Conforme adiantou o Estadão, por causa dos estragos causados na plantação, citricultores paulistas estão migrando os pomares para Estados ainda livres da praga. Atualmente o polo citrícola brasileiro está concentrado nos Estados de São Paulo, com 77% da produção nacional, Minas Gerais e Paraná, região conhecida como “Cinturão Cítrico”.
Impacto do clima
Netto, da CitrusBR, pontua que a instabilidade climática gerada pelo aquecimento global tem castigado particularmente mais a região conhecida como “cinturão cítrico”, que corresponde a produção registrada entre os Estados de São Paulo, Minas Gerais e Paraná. Ele lembra que os produtores do País esperavam uma safra positiva entre 2021 e 2022, mas os resultados ficaram aquém do imaginado devido aquela que foi vista como uma das piores secas para a região nos últimos anos.
“Nós tivemos uma das piores secas da história recente. Regiões que mesmo com irrigação artificial não havia água suficiente no solo para salvar a planta.
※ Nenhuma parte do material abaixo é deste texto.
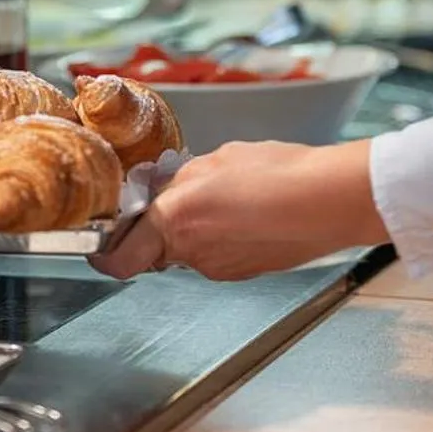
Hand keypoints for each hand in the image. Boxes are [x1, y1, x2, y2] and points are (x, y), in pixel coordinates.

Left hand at [89, 140, 388, 281]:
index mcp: (173, 218)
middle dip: (159, 228)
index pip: (119, 256)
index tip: (102, 244)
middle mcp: (191, 251)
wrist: (330, 199)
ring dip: (196, 229)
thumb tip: (168, 187)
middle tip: (174, 202)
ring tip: (227, 199)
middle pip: (155, 249)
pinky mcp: (246, 272)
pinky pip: (220, 254)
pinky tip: (250, 212)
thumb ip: (181, 178)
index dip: (105, 252)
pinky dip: (226, 236)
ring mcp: (220, 267)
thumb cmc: (280, 173)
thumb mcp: (216, 159)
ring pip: (189, 250)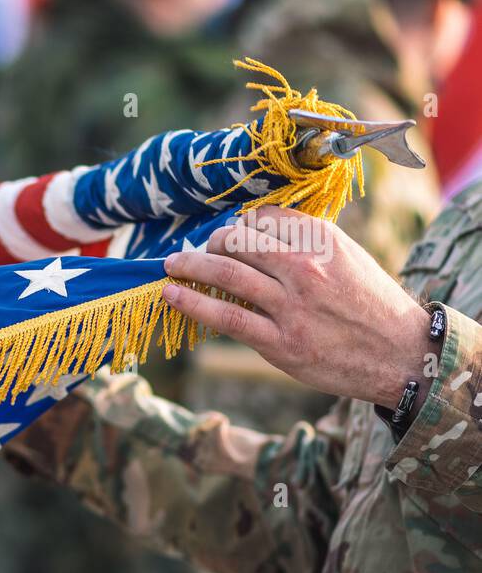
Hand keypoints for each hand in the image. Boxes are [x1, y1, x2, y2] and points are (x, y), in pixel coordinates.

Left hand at [161, 206, 434, 408]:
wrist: (399, 354)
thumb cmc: (367, 304)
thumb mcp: (346, 258)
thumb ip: (304, 243)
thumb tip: (253, 231)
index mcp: (323, 241)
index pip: (264, 218)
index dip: (239, 224)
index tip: (227, 233)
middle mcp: (305, 268)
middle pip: (238, 242)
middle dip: (210, 243)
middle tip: (195, 251)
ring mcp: (292, 307)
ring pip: (227, 274)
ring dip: (191, 266)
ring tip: (173, 265)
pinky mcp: (281, 342)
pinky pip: (226, 318)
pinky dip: (192, 303)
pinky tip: (173, 295)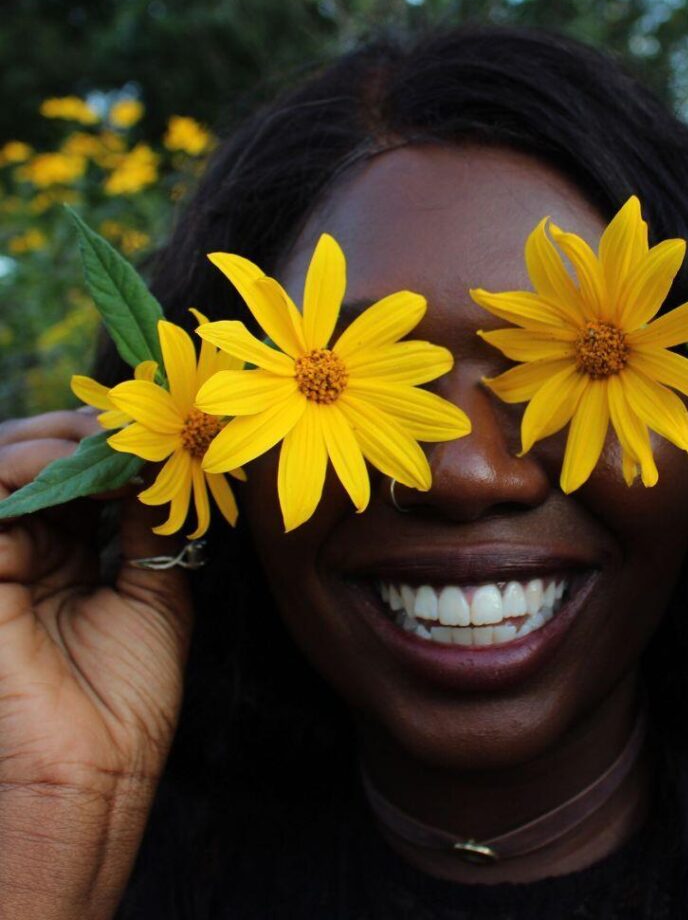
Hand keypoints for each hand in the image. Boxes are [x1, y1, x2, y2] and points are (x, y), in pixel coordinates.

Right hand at [0, 410, 193, 918]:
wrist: (94, 771)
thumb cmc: (127, 695)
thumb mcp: (155, 590)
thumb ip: (149, 524)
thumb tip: (166, 464)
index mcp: (64, 558)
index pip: (77, 478)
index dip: (111, 446)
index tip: (159, 424)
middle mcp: (25, 552)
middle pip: (37, 461)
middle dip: (83, 432)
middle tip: (130, 421)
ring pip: (5, 465)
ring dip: (57, 441)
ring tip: (106, 442)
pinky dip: (27, 467)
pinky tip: (76, 467)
Foram áreas inteiras perdidas pela seca”, lembra.
Para Braz, da FGV, os problemas que o agronegócio enfrenta devido ao clima não têm solução simples, afetam diferentes plantios e ainda devem dar dor de cabeça aos produtores. “Os desafios climáticos estão aí e a tecnologia vai ter de ajudar a agricultura a driblá-los. Agora, não dá para driblar as secas intensas, as ocorrências de pragas ou então os alagamentos. Os extremos climáticos são complexos e desafiam praticamente todas as culturas.”
Se nos últimos anos as plantações de laranja foram afetadas, em grande parte, pelos efeitos do aquecimento global e do El Ninho, em 2024, os agricultores terão de lidar com outro fenômeno natural: o La Niña. Mais um evento climático que pode afetar a disponibilidade de chuvas e com isso alterar os resultados das plantações para produção de suco e comércio do fruto in natura.
Demanda em alta
Outro fator conjuntural que tem pressionado os preços do suco e da laranja no País é o aumento na demanda pelo produto em diversos mercados emergentes, a exemplo de países da Ásia e Oriente Médio, e até no Brasil, como explica o economista-chefe do Banco Pine, Cristiano Oliveira. “Um fator estrutural da escassez na oferta de laranja se dá porque esse é o típico investimento que demora a maturar. O aumento da produção demora, exige um investimento e tempo. Imagine começar uma plantação do zero. Existe uma oferta que cresce num ritmo menor do que a demanda”, avalia o executivo.
O economista afirma que esse aumento na demanda está relacionado ao crescimento da renda no País, puxado pela correção do salário mínimo acima da inflação no Brasil, e também pelo aumento no poder de compras em outros mercados emergentes. “Depois de muito tempo, nós tivemos um aumento do salário mínimo e o recuo da inflação no País, o que gera um consumo maior de suco.”
Oliveira ressalta ainda que a junção de fatores como o apetite do importador pelo produto brasileiro e a depreciação do real ante ao dólar também pode afetar o preço e a disponibilidade do item nas prateleiras. “Na ótica do produtor é um cenário produtivo, pois o Brasil exporta suco de laranja, ele pega um aumento de preço no País e no mundo, tudo isso em meio a uma depreciação do câmbio do real”, afirma o economista.